The United States and the European Union slapped Russia with a flurry of sanctions over its annexation of Crimea in 2014 and its support for the separatists in eastern Ukraine, which has hurt substantial bilateral trade between Russia and Europe.

Businesses in the EU in France and Germany in particular have been pushing for the EU to ease the sanctions but European political leaders have insisted this can only be done if there is progress on the peace settlement for eastern Ukraine.

French President Emmanuel Macron met with Putin and Zelensky separately this summer, encouraging them to relaunch the peace talks. While praising Zelensky for reaching out to residents in the rebel-held territories, Macron supported the decision to give back Russia its voting rights at the Council of Europe and signalled that he would support Russia returning to the Group of Seven, the world's biggest economies, if there is progress in the Ukraine peace settlement.

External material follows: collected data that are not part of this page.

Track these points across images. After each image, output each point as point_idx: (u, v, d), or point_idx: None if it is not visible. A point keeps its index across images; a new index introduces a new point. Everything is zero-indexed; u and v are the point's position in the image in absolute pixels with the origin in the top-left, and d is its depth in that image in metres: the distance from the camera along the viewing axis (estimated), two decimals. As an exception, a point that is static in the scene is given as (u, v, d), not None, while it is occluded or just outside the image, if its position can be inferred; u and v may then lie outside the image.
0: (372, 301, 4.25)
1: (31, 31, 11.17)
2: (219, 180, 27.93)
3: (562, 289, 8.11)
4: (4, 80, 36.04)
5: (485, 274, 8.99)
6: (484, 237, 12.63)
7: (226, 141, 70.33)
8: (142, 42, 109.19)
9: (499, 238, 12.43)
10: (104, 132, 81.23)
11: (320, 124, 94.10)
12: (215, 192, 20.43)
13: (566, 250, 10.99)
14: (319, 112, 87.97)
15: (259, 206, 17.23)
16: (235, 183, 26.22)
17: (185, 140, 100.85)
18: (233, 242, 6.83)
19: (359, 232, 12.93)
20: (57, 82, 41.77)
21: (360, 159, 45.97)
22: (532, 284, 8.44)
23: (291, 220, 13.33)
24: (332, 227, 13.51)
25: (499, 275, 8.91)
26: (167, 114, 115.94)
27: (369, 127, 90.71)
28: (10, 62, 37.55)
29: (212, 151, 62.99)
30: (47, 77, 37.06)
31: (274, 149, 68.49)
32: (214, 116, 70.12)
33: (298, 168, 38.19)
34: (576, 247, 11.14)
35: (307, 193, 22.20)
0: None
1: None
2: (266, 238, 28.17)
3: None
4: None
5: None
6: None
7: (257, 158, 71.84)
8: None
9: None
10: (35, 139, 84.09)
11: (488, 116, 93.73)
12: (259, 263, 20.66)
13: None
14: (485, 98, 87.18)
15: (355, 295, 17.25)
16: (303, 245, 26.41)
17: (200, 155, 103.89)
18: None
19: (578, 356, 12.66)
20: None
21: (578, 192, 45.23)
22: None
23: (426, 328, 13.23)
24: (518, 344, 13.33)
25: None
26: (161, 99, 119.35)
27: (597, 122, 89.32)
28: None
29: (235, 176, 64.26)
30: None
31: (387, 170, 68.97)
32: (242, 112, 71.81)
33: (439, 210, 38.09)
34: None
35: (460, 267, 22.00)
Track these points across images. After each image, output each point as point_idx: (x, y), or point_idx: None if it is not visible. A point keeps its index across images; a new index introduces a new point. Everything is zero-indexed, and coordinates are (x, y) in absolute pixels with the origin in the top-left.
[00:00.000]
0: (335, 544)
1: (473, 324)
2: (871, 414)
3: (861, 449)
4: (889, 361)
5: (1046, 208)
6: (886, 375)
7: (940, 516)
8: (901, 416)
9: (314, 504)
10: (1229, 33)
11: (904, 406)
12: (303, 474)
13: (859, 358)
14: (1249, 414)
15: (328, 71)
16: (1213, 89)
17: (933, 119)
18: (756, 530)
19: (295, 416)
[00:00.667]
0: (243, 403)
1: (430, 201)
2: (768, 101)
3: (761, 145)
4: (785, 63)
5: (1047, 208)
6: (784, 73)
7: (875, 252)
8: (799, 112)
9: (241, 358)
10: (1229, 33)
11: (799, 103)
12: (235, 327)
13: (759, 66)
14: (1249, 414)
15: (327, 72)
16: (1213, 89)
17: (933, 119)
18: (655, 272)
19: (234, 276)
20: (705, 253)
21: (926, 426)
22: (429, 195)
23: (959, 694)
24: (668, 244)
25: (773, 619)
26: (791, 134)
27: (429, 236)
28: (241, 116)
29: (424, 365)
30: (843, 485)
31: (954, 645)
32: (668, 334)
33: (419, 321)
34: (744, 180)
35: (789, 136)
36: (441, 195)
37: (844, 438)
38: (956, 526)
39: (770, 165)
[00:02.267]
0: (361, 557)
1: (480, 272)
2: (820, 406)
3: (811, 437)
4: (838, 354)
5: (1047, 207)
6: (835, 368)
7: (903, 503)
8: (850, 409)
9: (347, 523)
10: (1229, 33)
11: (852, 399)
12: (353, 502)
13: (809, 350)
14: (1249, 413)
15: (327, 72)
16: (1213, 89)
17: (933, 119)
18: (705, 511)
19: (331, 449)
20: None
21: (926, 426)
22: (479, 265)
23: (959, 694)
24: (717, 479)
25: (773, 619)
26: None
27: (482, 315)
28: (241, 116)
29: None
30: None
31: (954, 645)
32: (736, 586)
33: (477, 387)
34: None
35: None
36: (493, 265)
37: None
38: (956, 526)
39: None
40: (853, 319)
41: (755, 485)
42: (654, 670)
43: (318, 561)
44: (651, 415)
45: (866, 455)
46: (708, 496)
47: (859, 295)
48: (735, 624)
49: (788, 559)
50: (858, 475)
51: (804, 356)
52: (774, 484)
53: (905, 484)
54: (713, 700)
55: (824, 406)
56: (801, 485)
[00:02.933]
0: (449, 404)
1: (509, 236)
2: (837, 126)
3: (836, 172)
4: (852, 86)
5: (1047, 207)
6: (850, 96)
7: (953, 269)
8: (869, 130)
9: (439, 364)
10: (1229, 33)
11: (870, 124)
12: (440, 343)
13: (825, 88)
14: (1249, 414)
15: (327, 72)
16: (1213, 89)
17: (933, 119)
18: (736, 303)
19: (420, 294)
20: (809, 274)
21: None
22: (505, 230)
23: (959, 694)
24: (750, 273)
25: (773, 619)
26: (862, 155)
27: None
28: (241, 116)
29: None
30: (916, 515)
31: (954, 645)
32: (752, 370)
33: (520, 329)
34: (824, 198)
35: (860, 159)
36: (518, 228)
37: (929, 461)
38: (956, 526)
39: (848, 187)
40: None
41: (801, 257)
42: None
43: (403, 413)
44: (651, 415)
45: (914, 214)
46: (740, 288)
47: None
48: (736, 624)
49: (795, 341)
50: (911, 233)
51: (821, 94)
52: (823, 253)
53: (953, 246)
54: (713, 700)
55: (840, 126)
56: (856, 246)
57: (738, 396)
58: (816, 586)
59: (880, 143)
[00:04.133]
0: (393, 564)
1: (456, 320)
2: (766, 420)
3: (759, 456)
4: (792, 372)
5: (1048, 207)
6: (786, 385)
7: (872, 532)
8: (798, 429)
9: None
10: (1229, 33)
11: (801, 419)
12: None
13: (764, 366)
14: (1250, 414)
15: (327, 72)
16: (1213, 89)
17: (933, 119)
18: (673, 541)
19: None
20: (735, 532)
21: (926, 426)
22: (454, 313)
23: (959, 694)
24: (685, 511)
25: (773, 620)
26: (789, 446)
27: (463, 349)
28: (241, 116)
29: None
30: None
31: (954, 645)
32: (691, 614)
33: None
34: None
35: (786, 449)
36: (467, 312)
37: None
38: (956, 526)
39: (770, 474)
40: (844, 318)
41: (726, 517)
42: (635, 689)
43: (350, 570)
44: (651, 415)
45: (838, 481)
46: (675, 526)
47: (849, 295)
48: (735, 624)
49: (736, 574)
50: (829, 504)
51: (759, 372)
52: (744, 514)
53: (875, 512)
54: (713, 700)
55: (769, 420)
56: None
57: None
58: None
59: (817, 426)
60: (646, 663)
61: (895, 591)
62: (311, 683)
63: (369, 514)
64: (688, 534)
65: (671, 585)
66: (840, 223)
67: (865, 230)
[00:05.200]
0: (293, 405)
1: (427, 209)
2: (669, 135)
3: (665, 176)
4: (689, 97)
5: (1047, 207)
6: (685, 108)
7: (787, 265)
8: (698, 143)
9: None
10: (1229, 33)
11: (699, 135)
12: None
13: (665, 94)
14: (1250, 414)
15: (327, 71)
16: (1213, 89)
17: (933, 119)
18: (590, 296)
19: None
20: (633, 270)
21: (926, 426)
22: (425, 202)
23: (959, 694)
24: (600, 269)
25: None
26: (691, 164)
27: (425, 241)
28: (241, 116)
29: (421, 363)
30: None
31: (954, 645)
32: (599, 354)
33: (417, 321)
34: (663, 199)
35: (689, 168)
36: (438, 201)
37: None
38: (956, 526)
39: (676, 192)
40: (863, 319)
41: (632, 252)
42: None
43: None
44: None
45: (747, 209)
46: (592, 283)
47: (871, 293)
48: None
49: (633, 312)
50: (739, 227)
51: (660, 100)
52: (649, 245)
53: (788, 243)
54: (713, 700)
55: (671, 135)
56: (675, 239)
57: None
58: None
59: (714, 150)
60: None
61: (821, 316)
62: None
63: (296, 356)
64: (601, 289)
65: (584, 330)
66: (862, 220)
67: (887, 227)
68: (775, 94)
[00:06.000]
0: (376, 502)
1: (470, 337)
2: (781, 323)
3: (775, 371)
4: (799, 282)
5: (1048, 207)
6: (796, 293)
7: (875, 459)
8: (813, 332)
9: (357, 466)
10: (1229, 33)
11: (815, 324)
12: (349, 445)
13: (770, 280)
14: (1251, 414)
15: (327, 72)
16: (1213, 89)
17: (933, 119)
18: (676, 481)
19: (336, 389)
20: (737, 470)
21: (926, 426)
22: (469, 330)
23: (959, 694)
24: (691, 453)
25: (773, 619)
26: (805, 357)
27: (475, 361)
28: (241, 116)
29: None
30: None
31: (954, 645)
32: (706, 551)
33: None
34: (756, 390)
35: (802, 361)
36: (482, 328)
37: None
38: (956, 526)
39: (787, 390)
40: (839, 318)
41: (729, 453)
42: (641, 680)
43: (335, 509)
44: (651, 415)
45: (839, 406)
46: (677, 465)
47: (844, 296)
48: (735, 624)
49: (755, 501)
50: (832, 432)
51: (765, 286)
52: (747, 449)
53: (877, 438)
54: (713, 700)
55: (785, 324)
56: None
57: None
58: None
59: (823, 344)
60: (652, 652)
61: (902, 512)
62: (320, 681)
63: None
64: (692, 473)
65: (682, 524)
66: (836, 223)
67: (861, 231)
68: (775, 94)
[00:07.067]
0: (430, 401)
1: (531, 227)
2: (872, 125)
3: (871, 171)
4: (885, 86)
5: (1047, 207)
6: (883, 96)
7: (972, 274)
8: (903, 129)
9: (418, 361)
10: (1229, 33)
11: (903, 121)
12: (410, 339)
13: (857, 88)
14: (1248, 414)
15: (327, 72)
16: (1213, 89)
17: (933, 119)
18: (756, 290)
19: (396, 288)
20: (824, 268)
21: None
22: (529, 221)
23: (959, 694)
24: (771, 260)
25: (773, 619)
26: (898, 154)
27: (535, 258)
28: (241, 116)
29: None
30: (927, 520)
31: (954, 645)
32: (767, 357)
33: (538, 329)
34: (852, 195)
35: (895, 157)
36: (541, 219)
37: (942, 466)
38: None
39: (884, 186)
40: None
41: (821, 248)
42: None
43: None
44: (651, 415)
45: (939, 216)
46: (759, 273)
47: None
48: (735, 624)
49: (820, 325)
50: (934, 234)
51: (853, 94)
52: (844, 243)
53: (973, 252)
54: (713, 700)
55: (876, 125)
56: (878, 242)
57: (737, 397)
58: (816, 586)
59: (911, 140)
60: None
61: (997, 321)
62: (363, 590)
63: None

Volodymyr Zelensky, the comic actor-turned-president, is trying to bring stability to eastern Ukraine in just his first few months in office. (Valentyn Ogirenko/Reuters)

In Berlin, a spokesperson for Chancellor Angela Merkel praised Tuesday's accord as "an important step" toward a peace settlement in eastern Ukraine.

"We welcome in particular the commitment of Ukrainian President Zelensky, who took constructive steps forward in the interest of a peaceful solution in Donbass," Ulrike Demmer told reporters.

Russia, Ukraine and the separatists agreed on a cease-fire in 2015 and even signed a peace deal for a political transition in the east. The peace settlement, however, never took off because the separatists refused to let Ukrainian troops regain control of the border with Russia and allow Ukrainian parties to run in the local election.

Accord still 'vague': analyst

Zelensky insisted Tuesday that the local election in the east would be held only under Ukrainian law and after Ukraine regains control of the border.

Darka Olifer, a spokesperson for the Ukrainian envoy to the talks Leonid Kuchma, told The Associated Press on Wednesday that all parties have committed to consider the vote valid only if monitors from the Organization for Security and Cooperation in Europe rule that the election was free and fair.

Tatyana Stanovaya, a scholar at the Moscow Carnegie Center and head of the R.Politik political analysis firm, described Tuesday's agreement as a vague document that does not commit Ukraine or Russia to anything.

"Ukraine has agreed to a formula that is very vague and has no details. The question is what happens next," she said.

Russia and Ukraine are likely to face the same stumbling blocks as four years ago unless one side is willing to offer a radical compromise.

Views in the Kremlin on the Ukrainian conflict vary between those unwilling to offer any concessions to Kyiv and those who see more benefits in offering compromises such as allowing peacekeepers in the east, because persisting in the confrontation is weighing heavily on Russia's economy, said Stanovaya.

Zelensky, for his part, faces pressure both from Europe, which is anxious to see progress in peace settlement and from Ukrainians, who want peace in the east but are wary of reintegrating separatist rebels into the country's political system.